Republican Rep. Martha Roby will survive a primary runoff in Alabama, CNN projects, defeating former Democratic congressman-turned-pro-Donald Trump conservative Bobby Bright.
Roby had been seen as vulnerable to a primary challenge since the 2016 election when she insisted then-Republican nominee Donald Trump "step aside" after the "Access Hollywood" tape was made public. But she's also been a reliable vote for the President's agenda in the House. Trump endorsed Roby on Twitter last month.
Vice President Mike Pence also played a role in Roby's victory Tuesday, recording a robocall for her campaign and tweeting several times that both he and Trump supported her.

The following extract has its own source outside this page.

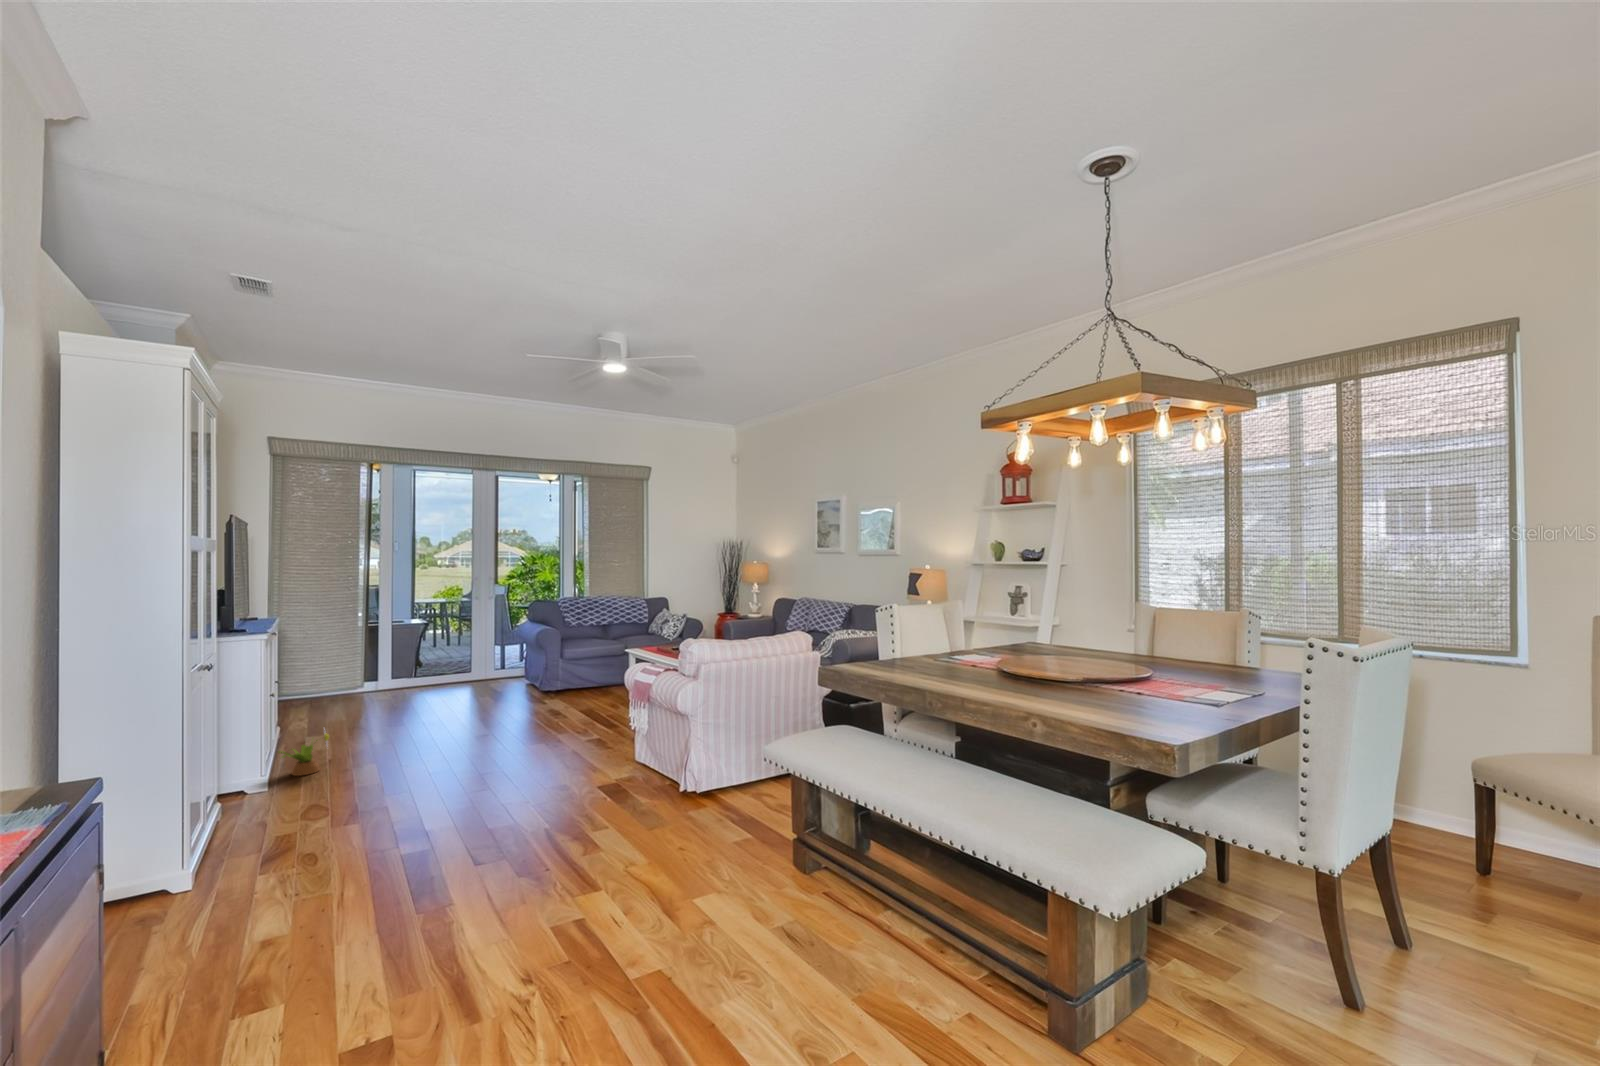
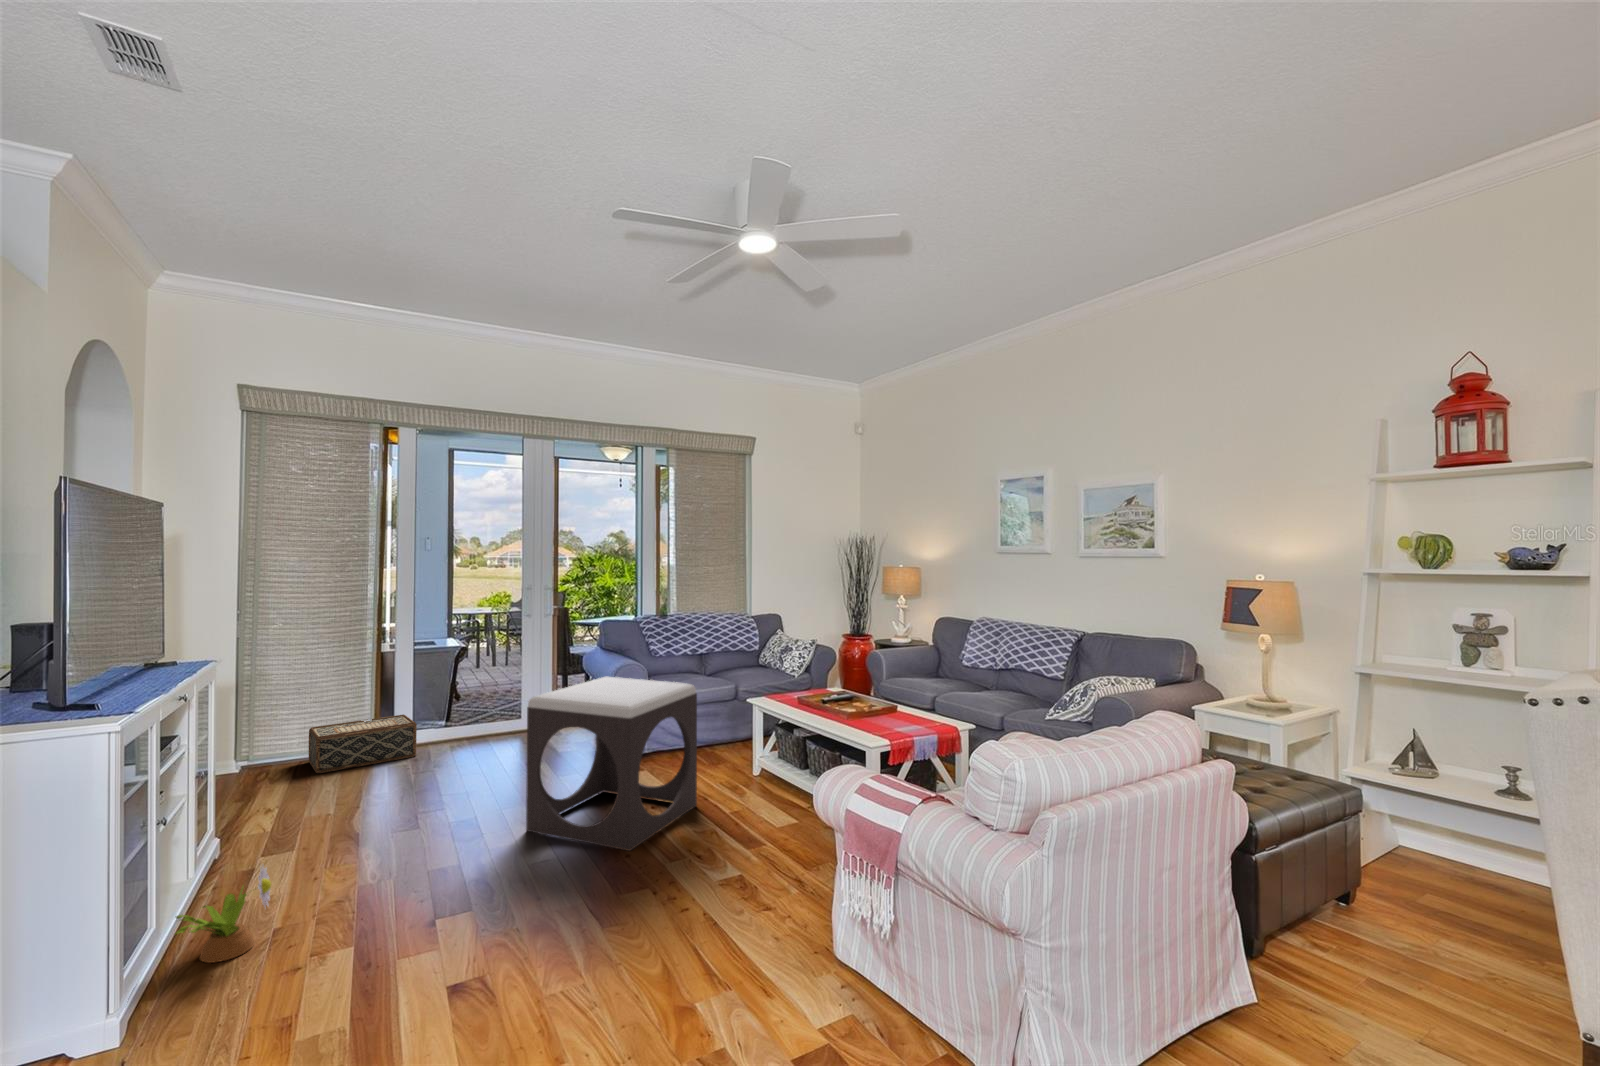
footstool: none [475,634,588,733] -> present [526,676,697,851]
woven basket: none [317,670,395,707] -> present [309,714,417,773]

Roby's win could be seen as a sign that Trump's endorsement carried some weigh in Alabama, a state that famously ignored the President's in-person pleadings and selected former judge Roy Moore over Trump-backed interim Sen. Luther Strange in a primary runoff last year. Moore, who was then endorsed by Trump in the general election, went on to lose the Senate race to Democrat Doug Jones.
Road to the runoff
Roby's criticism of Trump left her looking vulnerable immediately after the 2016 election, and four Republicans jumped into the primary to challenge her.
She finished with 39% support in June's primary -- below the 50% threshold to avoid a runoff. Bright finished in second place, with 28% of the vote.
Roby's campaign has emphasized her history of voting with Trump 97% of the time and how she aligns with him on the issue of immigration. She opposes abortion rights and touts her endorsement from the National Rifle Association.
Her campaign tweeted last week:
"I've been proud to work w/ my colleagues in Congress & the Trump Admin. over the last year & a half to deliver meaningful results for Americans. I'm grateful to have POTUS' endorsement in this election, & I'm eager to continue fighting for our shared conservative priorities."
In a Fox News interview last week, Roby said she had "no regrets" about her 2016 comments.
Bright cited that remark on Twitter, saying it was
"another prime example of her recklessness and lack of judgment."
He also turned it into a television advertisement. "Martha Roby fooled us once. Don't let her fool us again," a narrator says in the spot.
For Bright, a 65-year-old former Montgomery mayor, Tuesday's contest comes at the end of an unusual road back to the House seat he held -- as a Democrat who voted for Nancy Pelosi as House speaker -- from 2009 until Roby defeated him in 2010.
Bright has reinvented himself as a staunchly pro-Trump Republican. Per the Montgomery Advertiser, Bright has said he left the Democratic Party because of its move leftward.
"I will not let them taint me as a left-wing liberal," Bright said last month at a campaign event. "People know Bobby Bright. They know I'm conservative."